Following a massive deceleration in worldwide tablet market, Apple is expected to experience a major fall in its full-year iPad shipments for the year 2014. This will be the first such decline in iPad sales, ever since they were released.
The latest numbers from market research company, International Data Corporation (IDC) reveal that worldwide tablet growth is expected to have significantly declined in 2014, with just 7.2% year-over-year growth compared to 52.5% in 2013. This, the researchers say, will represent the first full year of decline in iPad shipments, which have traditionally powered the market since the day they were released.
Google being the most popular operating system for tablets,held nearly 68% of the market this year, working out to almost 160 million devices shipped. That’s compared to 65 million iPad shipments, or 27.5 percent of the share for the same period.
Ryan Reith, Program Director with IDC’s Worldwide Quarterly Mobile Device Tracker, stated-
The tablet market continues to be impacted by a few major trends happening in relevant markets. In the early stages of the tablet market, device lifecycles were expected to resemble those of smartphones, with replacement occurring every 2-3 years.
What has played out instead is that many tablet owners are holding onto their devices for more than 3 years and in some instances more than 4 years. We believe the two major drivers for longer than expected tablet lifecycles are legacy software support for older products, especially within iOS, and the increased use of smartphones for a variety of computing tasks.
Among different form factors and product groups, significant advancements have been made recently by hardware manufacturers to advance the 2-in-1, or detachable, product category. Devices have become thinner, prices have come down, and more models are available. Despite these advances, shipments of 2-in-1 devices are only expected to reach 8.7 million units in 2014, which is just 4% of the total tablet plus 2-in-1 market. A large reason for the relatively small uptake has been consumer hesitancy around the Windows 8 platform, which the majority of 2-in-1 devices are built upon.

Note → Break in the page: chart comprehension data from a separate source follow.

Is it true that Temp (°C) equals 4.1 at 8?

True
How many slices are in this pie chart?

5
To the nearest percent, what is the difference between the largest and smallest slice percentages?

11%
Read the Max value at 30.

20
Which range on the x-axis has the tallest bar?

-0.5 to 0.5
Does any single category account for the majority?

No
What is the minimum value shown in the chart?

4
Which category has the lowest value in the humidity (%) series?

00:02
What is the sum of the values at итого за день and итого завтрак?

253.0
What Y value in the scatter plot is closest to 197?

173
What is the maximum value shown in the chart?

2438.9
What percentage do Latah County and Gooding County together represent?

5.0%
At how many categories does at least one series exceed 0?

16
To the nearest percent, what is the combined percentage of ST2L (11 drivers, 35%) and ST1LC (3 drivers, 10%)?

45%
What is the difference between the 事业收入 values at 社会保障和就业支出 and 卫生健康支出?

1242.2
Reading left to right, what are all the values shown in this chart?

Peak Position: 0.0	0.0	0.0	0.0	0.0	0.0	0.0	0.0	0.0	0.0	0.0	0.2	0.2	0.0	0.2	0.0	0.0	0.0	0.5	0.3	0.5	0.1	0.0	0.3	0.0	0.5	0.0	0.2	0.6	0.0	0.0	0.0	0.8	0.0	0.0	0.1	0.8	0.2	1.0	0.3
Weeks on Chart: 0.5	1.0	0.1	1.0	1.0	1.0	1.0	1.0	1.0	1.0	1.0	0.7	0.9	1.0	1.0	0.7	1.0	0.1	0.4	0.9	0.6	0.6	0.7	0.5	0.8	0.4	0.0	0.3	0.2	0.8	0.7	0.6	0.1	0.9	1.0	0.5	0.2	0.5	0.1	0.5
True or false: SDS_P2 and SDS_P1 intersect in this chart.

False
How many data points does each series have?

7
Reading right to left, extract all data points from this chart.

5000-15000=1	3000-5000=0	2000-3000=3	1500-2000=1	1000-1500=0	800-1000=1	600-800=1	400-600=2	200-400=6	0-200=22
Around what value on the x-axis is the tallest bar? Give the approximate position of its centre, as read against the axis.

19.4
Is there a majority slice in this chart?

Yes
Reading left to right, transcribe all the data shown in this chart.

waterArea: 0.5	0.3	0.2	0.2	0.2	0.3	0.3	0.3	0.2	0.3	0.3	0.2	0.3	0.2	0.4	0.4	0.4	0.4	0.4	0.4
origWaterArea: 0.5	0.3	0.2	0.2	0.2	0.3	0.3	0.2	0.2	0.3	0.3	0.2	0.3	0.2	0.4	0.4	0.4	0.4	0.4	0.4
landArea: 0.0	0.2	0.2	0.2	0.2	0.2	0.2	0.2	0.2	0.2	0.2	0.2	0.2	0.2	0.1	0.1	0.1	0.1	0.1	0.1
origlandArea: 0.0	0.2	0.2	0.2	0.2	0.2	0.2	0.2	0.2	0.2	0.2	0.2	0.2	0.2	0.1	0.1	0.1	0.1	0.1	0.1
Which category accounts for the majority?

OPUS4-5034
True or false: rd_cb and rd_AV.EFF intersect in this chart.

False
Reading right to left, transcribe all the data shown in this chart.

Jean Philippe Bouchard, Research Director for Tablets said-
We need to look at how the tablet ecosystem is answering these challenges, and right now we see a lot of pressure on tablet prices and an influx of entry-level products, which ultimately serves Android really well. But we also see tablet manufacturers trying to offset this price pressure by focusing on larger screens and cellular-enabled tablets. The next six months should be really interesting.
Another factor that is being counted includes the take over of the mature markets by emerging markets which offers high-end specifications at a cheaper and relatively affordable price. Around 50.6% of the market is captured by the new amateur brands which have somehow succeeded to catch the attention of buyers.